Princeton Pro Musica Pays Tribute to Veterans Day With Music of Copland, Van, and Williams
Between the 150th anniversary of the Civil War and next year’s 70th anniversary of D-Day (as well as a few World War I anniversaries) there are a myriad of opportunities to acknowledge the role of music in and around the military. War and anti-war songs and marches are straightforward in interpretation and role, but musical works inspired by times or literature of war are more subtle and pieces which link two completely different battle periods are especially intriguing. Princeton Pro Musica took advantage this past weekend of its opening concert’s close proximity to Veterans Day by presenting four works connected to U.S. involvement in war over the past two centuries. Pro Musica Artistic Director Ryan James Brandau found a common theme in works using the same poetry in some cases to showcase Pro Musica in precise choral form in both chamber and full force configuration.
Saturday night’s performance began with an acknowledgment by Dr. Brandau of veterans in the Richardson Auditorium audience, together with a musical tribute by Aaron Copland to all the “common men” involved in the war effort of World War II. One of ten fanfares commissioned by the Cincinnati Symphony in 1942 (and the only to survive with any longevity), Copland’s Fanfare for the Common Man has often been a go-to piece to convey patriotism, and the eleven brass players of the orchestra accompanying Pro Musica for the evening filled the hall with clean playing and spirit. The sectional sound from the trumpets, an unofficial instrument of battle, was especially vibrant and ringing.
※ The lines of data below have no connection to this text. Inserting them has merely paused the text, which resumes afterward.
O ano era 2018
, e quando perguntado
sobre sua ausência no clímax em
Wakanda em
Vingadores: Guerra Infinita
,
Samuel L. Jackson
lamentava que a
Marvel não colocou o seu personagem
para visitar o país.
Both early 20th-century British composer Ralph Vaughan Williams and mid-20th century American composer Jeffrey Van musically set the poetry of Walt Whitman, in some cases the same poems. Vaughan Williams composed his choral/orchestral Dona Nobis Pacem from the depths of uncertainty between World Wars I and II, while Van’s 1990 A Procession Winding Around Me was inspired by the composer’s visit to the Civil War battlefield Gettysburg, and both pieces find commonality in the post-Civil War poetry of Whitman. Van’s four-movement work was scored for chorus and guitar (Van is a member of the guitar faculty at the University of Minnesota), and Dr. Brandau presented this piece with the 35-voice Pro Musica Chamber Chorus, accompanied by guitarist James Day.
Van’s setting of Whitman’s poems was primarily homophonic, with a clear-cut declamation of the text. The singers in the Pro Musica Chamber Chorus demonstrated clear diction, with a consistently well-blended sound (especially from the men) and with vowels reliably pure. The setting of the third poem, “Look Down Fair Moon,” was the hardest to tune (admirably achieved by the chorus), beginning with whistling as from afar and well accompanied by Mr. Day with guitar playing that was both accompanying and percussive. Van composed some particularly effective word painting passages in the fourth poem, “Reconciliation,” which ended the piece on a positive note.
The Dona Nobis Pacem of Vaughan Williams was textually more complex than Van’s work, combining verses from the Bible with Latin liturgical text and Whitman’s poetry. Vaughan Williams composed the six-movement free-flowing choral/orchestral work as a plea for peace, using chorus and orchestra with soprano and baritone soloists. Williams began the work with text from the last part of the Latin mass — starting right off in despair. Soprano JoEllen Miller consistently sang with pure and ethereal tone, contrasting with the chorus’s expression of past devastation and impending return to war. This composer wrote effectively for chorus, and the full forces of Pro Musica handled well the driving rhythms and demand for sustained sturdy sound.
The Civil War was a very different kind of war from World Wars I and II, yet Vaughan Williams brought Whitman’s poetry new meaning in the 20th century with sensitive orchestration and solo writing. Baritone Paul Max Tipton (who also sang an Edward Cone song setting poetry of 19th-century British poet Matthew Arnold) sang Vaughan Williams’ version of “Reconciliation” with compassion, aided by the full-bodied sound of the chorus and refined solo playing from oboist Carl Oswald. Soprano Miller returned periodically throughout the piece as the voice of the people, interpolating the text “dona nobis pacem” into Whitman’s verses. Throughout the Vaughan Williams work and the entire concert, the chorus, soloists, and orchestra together brought life to music paying tribute to the dead, and presented well these four pieces which are not heard often enough.